--- WORK TASK A ---
Write out the stretch of the post about averaging UBYTE values from "q = (cast(Uinteger, x)" through "on implicit ones.".
--- WORK TASK B ---
According to the post about averaging UBYTE values, why can't the math be done directly with the UBYTES?

While we're here and talking about types, could anyone tell me if there's a more elegant way to do this?

I have three UBYTES with values. I want to add them up, divide by three to get an average, and put the result into another UBYTE. However, I can't just do the maths with the UBYTES because the addition takes the value > 255 and information is lost.

I came up with this solution:
[...] (Code)
... but it seems kind of messy. Is there a way to do that better?

I suppose the easiest way would be to store the three values as UINTEGERs to begin with and then cast to UBYTE at last minute, after the calculation?
It's this way, but you can use CAST(Uninteger...) dynamically:
Code:
DIM x, y, z, q as UBYTE

x = 57
y = 127
z = 204

q = (cast(Uinteger, x) + y + z) / 3
print q
That is, CAST(Uinteger, x) => Uinteger, so remaining parts wil be converted to uinteger automatically (always converted to the bigger type). You can also use CAST explicitly on y and z, but it's redundant here. Also, when storing the result into q, the type is enforced to be uByte back again. This is also the way C (and most traditional compilers) work. It's a rather advanced way, I think :oops: so you might prefer using cast explicitly on every type conversion instead of relaying on implicit ones.

--- RECORDS PROVIDED ---
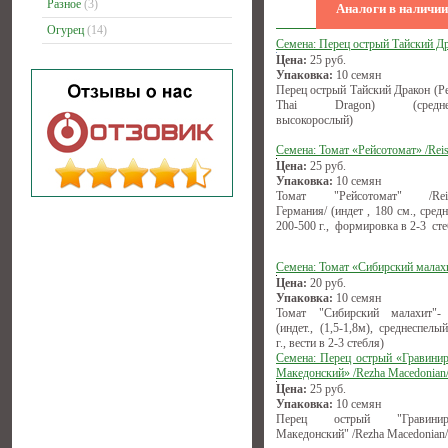
Разное
(3)
Аналоги в наличии
Огурец
(14)
Семена: Перец острый Тайский Д
Цена:
25
руб.
Упаковка:
10 семян
Перец острый Тайский Дракон (Pe
Thai Dragon) (среднесп
высокорослый)
Семена: Томат «Рейсотомат» /Reis
Цена:
25
руб.
Упаковка:
10 семян
Томат "Рейсотомат" /Reise
Германия/ (индет , 180 см., сред
200-500 г., формировка в 2-3 сте
Семена: Томат «Сибирский малах
Цена:
20
руб.
Упаковка:
10 семян
Томат "Сибирский малахит"-
(индет., (1,5-1,8м), среднеспелы
г., вести в 2-3 стебля)
Семена: Перец острый «Гравини
Македонский» /Rezha Macedonian
Цена:
25
руб.
Упаковка:
10 семян
Перец острый "Гравиниро
Македонский" /Rezha Macedonian/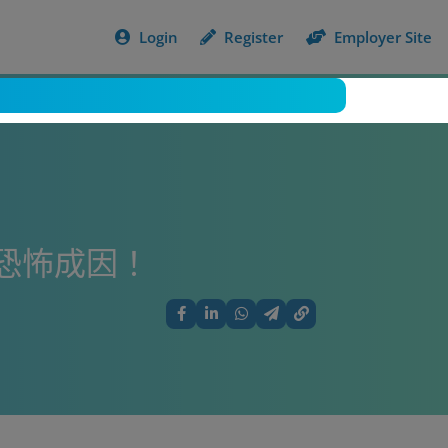
Login
Register
Employer Site
恐怖成因！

--- ANSWER A ---
q = (cast(Uinteger, x) + y + z) / 3
print q
That is, CAST(Uinteger, x) => Uinteger, so remaining parts wil be converted to uinteger automatically (always converted to the bigger type). You can also use CAST explicitly on y and z, but it's redundant here. Also, when storing the result into q, the type is enforced to be uByte back again. This is also the way C (and most traditional compilers) work. It's a rather advanced way, I think :oops: so you might prefer using cast explicitly on every type conversion instead of relaying on implicit ones.

--- ANSWER B ---
The addition takes the value above 255, so information is lost.